[Vereist werk]
Zet de alinea uit de tekst over de foutmarge die begint met "De meest voorkomende betrouwbaarheidsintervallen" om in een lijst. Neem elk genoemd niveau op met zijn waarde.

[Studietekst]
------------

De foutmarge is een onderdeel van het betrouwbaarheidsinterval dat de breedte van het interval aangeeft. Dat wil zeggen, de foutmarge geeft de maximale en de minimale geaccepteerde waarden van de hoeveelheid in overweging.
De foutmarge wordt berekend met behulp van de formule:
$$Foutmarge = z_{\alpha/2}\left(\dfrac{\sigma}{\sqrt{n}}\right)$$
We passen deze formule toe als de populatiestandaardafwijking, σ, bekend is. En tegelijkertijd moet de steekproef voldoende groot zijn (meestal n>30).
Wanneer de populatiestandaardafwijking onbekend is en de steekproef klein is (meestal n≤30), gebruiken we de volgende formule:
$$Foutmarge = t_{n-1,\alpha/2}\left(\frac{s}{\sqrt{n}}\right)$$
In deze formule gebruiken we de steekproefstandaardafwijking s aangezien de populatiestandaardafwijking σ niet bekend is.
\$z_{\alpha/2}\$ en \$t_{n-1, \alpha/2}\$ worden bepaald met behulp van z-statistieken en t-statistieken, respectievelijk, en worden de kritieke waarde genoemd. Ze zijn constanten die geassocieerd zijn met betrouwbaarheidsniveaus.
De meest voorkomende betrouwbaarheidsintervallen die in de statistiek worden gebruikt, zijn 90%, 95% en 99%. En hun \$z_{\alpha/2}\$ waarden zijn 1,645 (voor 90%), 1,96 (voor 95%) en 2,575 (voor 99%)
\$\frac{\sigma}{\sqrt n}\$ of \$\frac{s}{\sqrt n}\$ worden de standaardfout genoemd.
Zoals hierboven geïntroduceerd, is het betrouwbaarheidsinterval een interval (reeks waarden) waarbinnen een bepaalde hoeveelheid naar verwachting ligt op een bepaald betrouwbaarheidsniveau.

------------

(Afgebeelde personen of handen met gewrichten)

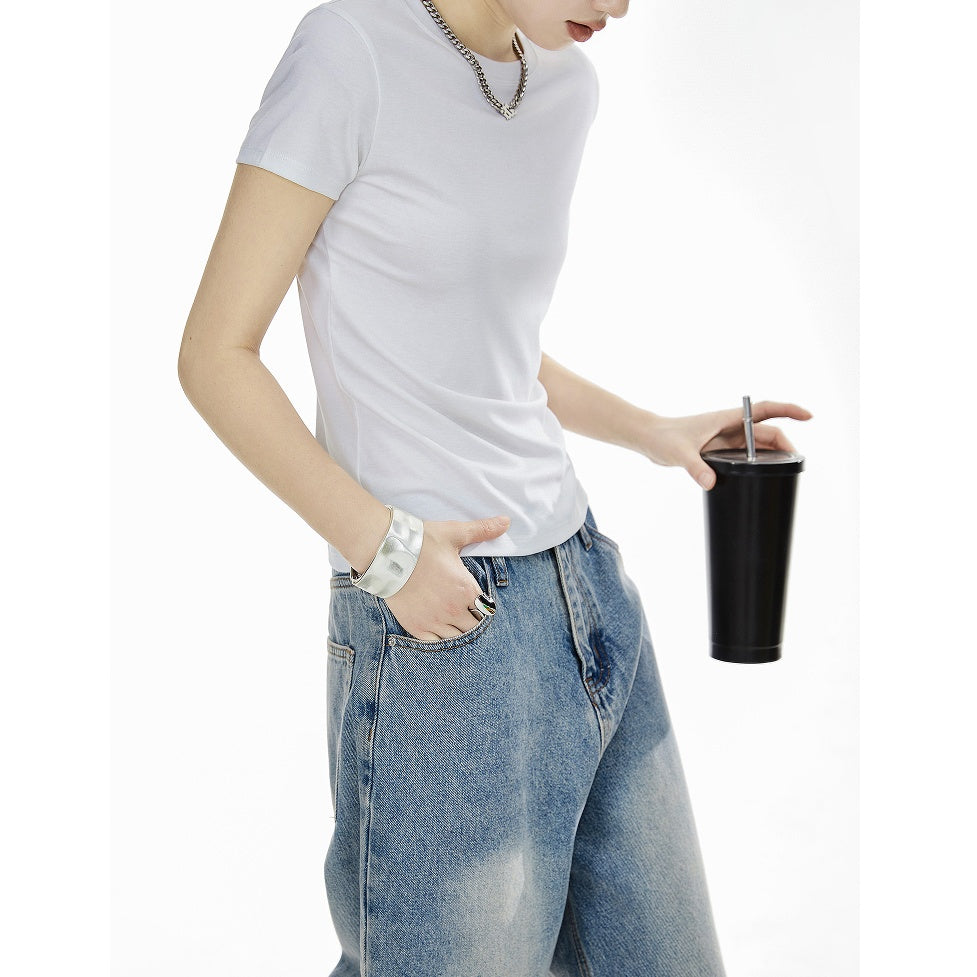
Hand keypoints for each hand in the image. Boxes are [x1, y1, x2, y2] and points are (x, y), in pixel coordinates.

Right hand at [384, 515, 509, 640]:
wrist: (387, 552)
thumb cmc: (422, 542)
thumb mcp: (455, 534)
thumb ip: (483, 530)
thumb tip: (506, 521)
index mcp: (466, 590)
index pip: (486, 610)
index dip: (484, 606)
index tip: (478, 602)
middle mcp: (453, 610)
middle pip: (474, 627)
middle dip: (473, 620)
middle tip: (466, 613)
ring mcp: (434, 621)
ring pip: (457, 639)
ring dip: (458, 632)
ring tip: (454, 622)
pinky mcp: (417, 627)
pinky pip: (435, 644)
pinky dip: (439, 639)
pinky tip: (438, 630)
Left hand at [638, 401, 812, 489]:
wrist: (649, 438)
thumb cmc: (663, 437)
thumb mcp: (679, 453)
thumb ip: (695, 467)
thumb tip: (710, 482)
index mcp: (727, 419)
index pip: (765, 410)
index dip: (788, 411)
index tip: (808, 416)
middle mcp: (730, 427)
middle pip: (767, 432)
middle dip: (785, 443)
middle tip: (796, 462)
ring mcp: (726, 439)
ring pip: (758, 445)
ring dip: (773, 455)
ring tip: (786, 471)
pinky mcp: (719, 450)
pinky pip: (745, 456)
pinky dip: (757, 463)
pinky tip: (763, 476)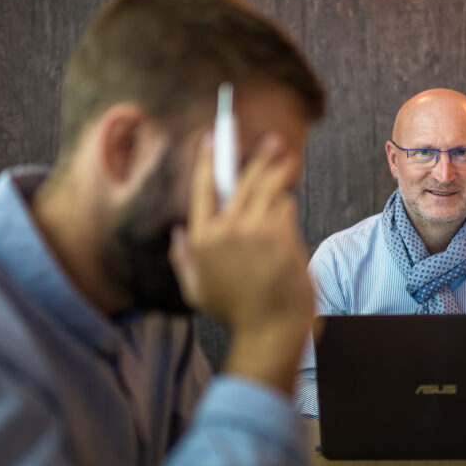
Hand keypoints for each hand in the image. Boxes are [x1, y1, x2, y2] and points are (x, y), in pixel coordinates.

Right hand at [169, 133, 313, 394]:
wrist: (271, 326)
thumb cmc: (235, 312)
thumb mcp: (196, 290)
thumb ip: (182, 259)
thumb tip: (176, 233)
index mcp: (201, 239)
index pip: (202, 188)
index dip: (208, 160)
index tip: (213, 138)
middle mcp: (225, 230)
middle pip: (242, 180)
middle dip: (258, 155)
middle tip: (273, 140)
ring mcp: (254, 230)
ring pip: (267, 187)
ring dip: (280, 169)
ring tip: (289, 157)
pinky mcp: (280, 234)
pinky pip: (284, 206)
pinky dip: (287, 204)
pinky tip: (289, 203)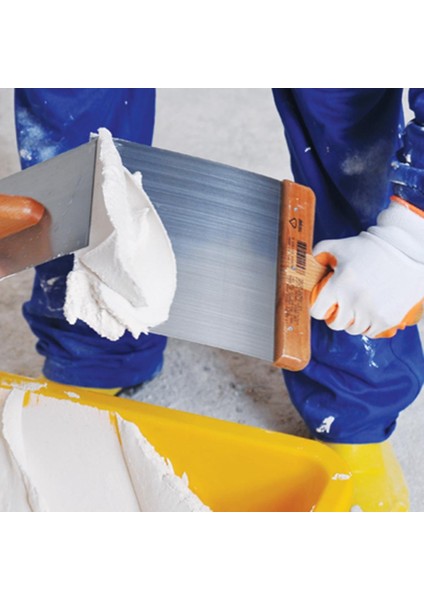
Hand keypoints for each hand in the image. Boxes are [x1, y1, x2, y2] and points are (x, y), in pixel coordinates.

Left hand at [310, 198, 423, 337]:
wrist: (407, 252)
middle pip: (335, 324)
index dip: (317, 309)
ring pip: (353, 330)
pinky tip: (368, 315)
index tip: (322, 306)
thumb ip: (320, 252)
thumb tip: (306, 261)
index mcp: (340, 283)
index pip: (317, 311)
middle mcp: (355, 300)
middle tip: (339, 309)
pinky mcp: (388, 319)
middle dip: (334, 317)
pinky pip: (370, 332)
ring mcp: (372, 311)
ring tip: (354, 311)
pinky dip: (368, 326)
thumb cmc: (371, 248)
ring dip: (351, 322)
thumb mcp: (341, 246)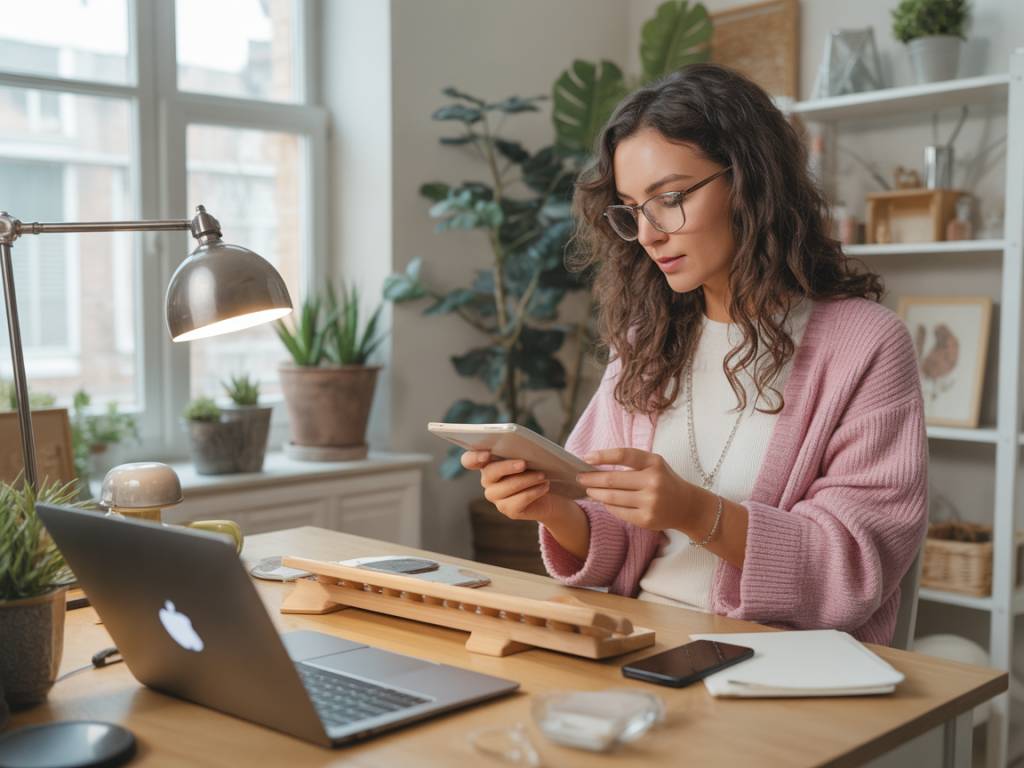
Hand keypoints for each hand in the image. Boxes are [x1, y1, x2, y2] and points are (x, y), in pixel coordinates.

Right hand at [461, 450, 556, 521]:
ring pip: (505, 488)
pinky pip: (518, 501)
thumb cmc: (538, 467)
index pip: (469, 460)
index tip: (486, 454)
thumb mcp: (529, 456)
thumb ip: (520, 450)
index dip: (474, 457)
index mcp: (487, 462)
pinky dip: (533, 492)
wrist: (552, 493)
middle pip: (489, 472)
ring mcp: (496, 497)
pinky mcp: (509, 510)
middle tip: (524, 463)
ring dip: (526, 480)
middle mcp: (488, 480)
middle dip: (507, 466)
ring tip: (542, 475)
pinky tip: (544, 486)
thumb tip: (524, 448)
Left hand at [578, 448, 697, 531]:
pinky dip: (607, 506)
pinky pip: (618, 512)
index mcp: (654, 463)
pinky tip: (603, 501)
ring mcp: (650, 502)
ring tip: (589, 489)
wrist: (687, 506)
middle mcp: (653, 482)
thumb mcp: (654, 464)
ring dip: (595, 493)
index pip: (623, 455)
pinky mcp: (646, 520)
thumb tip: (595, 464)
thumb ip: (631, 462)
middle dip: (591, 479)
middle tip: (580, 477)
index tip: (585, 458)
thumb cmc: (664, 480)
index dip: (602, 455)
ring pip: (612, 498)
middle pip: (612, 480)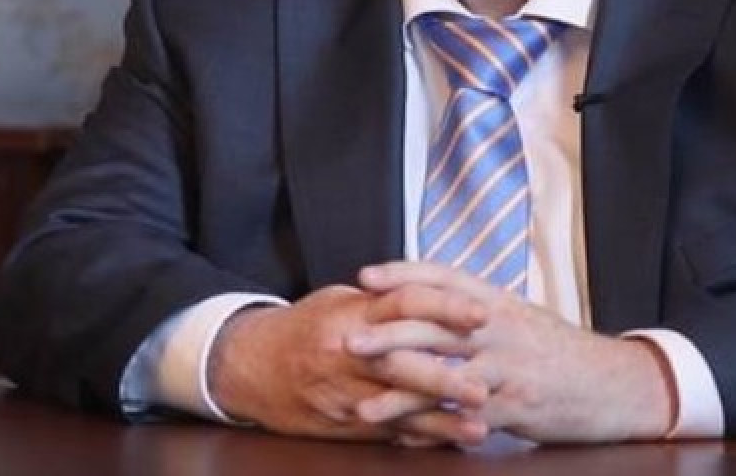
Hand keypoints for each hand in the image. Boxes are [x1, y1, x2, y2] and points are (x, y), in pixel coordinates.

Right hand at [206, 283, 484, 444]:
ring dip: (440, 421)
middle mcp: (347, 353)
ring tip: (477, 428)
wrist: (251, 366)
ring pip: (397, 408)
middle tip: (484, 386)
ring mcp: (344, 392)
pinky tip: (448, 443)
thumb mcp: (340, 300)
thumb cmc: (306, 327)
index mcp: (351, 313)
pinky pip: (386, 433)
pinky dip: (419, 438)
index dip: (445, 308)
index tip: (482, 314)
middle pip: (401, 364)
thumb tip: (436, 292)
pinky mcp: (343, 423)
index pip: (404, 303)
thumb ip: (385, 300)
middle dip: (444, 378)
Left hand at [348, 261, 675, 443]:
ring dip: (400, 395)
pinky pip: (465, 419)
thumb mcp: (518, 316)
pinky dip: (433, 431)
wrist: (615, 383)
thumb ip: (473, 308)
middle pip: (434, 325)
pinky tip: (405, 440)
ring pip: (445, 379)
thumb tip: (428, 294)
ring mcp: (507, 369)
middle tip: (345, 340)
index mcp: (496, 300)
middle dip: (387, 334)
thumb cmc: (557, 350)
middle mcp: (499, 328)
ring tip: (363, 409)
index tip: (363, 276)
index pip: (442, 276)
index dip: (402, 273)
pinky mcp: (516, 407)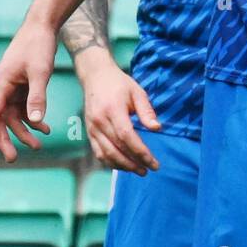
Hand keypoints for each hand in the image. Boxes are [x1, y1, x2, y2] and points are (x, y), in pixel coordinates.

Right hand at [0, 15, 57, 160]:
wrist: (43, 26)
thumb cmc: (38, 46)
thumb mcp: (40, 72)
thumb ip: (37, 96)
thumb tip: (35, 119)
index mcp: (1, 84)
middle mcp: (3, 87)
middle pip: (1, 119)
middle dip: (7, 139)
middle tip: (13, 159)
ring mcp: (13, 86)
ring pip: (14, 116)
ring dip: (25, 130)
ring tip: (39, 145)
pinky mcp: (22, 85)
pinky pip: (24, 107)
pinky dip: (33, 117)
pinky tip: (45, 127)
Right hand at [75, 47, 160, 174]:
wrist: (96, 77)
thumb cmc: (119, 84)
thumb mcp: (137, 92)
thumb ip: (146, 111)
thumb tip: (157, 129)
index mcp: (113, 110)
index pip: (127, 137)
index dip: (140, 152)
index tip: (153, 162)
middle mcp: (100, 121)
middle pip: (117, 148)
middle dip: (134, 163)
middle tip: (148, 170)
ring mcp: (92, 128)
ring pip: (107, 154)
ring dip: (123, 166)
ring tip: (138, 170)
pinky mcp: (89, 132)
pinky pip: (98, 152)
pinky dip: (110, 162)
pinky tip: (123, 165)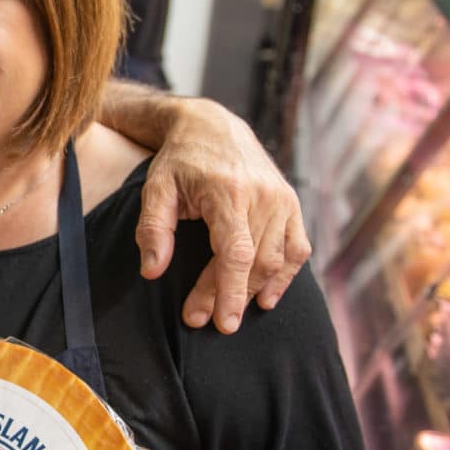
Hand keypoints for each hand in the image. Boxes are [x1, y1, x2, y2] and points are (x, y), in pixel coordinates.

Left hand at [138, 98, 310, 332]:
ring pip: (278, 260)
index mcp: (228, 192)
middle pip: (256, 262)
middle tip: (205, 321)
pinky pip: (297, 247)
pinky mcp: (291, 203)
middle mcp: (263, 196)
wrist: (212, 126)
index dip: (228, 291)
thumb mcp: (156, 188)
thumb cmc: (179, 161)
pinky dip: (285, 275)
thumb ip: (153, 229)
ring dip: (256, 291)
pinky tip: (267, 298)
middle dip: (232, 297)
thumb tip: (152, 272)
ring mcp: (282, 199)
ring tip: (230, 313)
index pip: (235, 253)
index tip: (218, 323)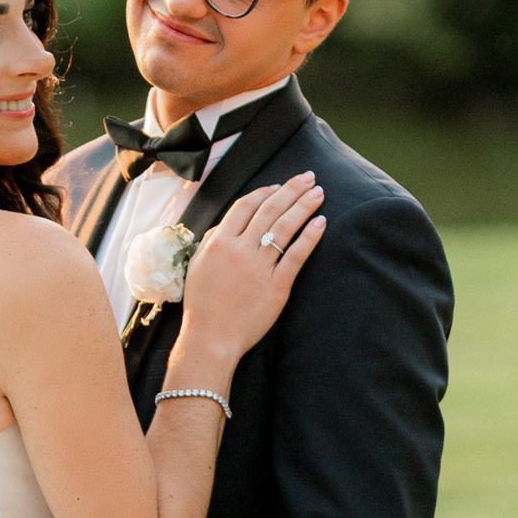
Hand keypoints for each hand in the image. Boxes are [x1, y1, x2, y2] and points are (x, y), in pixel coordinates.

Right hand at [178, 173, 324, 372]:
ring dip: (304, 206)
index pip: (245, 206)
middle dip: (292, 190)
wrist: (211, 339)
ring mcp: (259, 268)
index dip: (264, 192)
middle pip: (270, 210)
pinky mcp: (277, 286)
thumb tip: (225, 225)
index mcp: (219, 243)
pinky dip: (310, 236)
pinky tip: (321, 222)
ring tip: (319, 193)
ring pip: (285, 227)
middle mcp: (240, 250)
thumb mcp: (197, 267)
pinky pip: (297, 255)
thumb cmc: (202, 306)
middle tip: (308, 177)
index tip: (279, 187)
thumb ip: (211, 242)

------------

[Uitvoer]
De meest gebruikte betrouwbaarheidsintervallen in de statistiek, met hun z_{α/2}-waarde:
- 90%: 1,645
- 95%: 1,96
- 99%: 2,575